Aviva (LON:AV) has trimmed its exposure to Spain, withdrawing €475 million capital from the country, the blue-chip insurer has said. The move comes as the company continues to shake up its business as part of chief executive Mark Wilson’s transformation strategy.
Aviva’s share price rose in yesterday’s session, adding 1.04 percent to close at 535.50p, outperforming the broader London market, with the benchmark FTSE 100 index adding 41.35 points to end the session 0.57 percent higher at 7,342.21. The group’s shares have added a little over a quarter to their value over the past year, and are up by some 10 percent in the year-to-date.
Aviva announced in a statement this morning that it was selling its shareholdings in life insurance and pension joint ventures Unicorp Vida and Caja España Vida, as well as its retail life insurance business Aviva Vida y Pensiones, to Santalucía. Total consideration of the transaction is €475 million (£403 million).
“This is a strong outcome for Aviva. The consideration of €475m is an attractive valuation and the sale further simplifies the Group,” the insurer’s chief executive Mark Wilson commented in the statement. The blue-chip group further noted that the sale was part of allocating capital to markets where it can deliver higher returns, as well as part of a strategic review of its Spanish operations.

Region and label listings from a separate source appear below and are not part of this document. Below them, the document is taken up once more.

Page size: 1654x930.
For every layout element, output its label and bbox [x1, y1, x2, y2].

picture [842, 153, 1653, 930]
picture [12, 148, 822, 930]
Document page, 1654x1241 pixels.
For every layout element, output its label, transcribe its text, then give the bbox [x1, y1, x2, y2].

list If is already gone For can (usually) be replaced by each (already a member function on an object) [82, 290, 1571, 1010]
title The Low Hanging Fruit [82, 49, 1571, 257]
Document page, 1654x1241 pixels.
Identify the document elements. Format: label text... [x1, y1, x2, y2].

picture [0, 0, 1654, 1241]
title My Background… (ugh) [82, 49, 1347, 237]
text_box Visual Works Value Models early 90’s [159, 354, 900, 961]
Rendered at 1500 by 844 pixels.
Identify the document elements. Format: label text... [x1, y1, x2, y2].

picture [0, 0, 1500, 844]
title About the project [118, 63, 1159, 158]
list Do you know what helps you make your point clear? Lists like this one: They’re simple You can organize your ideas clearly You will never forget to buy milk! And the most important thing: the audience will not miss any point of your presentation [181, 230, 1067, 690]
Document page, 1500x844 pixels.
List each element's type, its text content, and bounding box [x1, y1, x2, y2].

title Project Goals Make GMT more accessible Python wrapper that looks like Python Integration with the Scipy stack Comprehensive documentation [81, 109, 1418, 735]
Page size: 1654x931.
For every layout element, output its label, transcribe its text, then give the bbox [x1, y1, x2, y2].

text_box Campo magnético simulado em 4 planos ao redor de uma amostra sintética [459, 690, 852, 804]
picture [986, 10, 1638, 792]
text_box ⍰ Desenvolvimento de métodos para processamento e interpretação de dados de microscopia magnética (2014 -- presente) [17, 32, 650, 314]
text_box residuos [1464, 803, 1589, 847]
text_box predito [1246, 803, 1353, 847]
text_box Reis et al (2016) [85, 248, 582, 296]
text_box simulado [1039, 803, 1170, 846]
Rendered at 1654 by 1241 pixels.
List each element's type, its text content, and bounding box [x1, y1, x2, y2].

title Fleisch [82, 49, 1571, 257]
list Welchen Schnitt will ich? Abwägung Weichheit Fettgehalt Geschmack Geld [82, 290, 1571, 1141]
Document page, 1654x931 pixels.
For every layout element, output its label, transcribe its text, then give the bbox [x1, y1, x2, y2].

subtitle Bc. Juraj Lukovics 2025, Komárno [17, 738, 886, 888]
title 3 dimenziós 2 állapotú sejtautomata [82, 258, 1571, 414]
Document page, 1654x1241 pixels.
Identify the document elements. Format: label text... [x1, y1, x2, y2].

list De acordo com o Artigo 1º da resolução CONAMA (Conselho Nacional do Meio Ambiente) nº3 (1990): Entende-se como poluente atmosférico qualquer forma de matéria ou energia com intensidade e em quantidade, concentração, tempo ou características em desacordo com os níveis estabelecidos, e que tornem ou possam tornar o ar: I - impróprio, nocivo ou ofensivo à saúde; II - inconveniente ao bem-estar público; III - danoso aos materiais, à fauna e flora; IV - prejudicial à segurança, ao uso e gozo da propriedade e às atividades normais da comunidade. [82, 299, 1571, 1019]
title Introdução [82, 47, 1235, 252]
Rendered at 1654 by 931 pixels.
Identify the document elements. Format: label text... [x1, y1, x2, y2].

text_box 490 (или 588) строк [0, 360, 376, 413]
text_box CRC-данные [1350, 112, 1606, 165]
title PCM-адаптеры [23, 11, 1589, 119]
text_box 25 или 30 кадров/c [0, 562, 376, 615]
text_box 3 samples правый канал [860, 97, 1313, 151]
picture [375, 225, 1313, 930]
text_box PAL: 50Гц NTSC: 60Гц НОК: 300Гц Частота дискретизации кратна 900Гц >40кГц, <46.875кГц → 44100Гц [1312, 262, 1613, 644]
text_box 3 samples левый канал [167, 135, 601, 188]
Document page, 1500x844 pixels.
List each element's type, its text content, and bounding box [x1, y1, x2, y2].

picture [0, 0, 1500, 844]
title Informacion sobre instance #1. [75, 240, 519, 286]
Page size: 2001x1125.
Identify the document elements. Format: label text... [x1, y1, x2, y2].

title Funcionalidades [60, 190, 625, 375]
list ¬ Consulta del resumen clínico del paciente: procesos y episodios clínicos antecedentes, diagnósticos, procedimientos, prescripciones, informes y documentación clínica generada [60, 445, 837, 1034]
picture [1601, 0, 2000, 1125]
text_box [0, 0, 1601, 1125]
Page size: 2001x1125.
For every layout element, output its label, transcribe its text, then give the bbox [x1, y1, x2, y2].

The 19 analysts offering 12-month price targets for Aviva for the Financial Times have a median target of 560.00p on the shares, with a high estimate of 640.00p and a low estimate of 420.00p. As of May 5, the consensus forecast amongst 22 polled investment analysts covering the blue-chip group has it that the company will outperform the market. Aviva is scheduled to hold its annual general meeting today.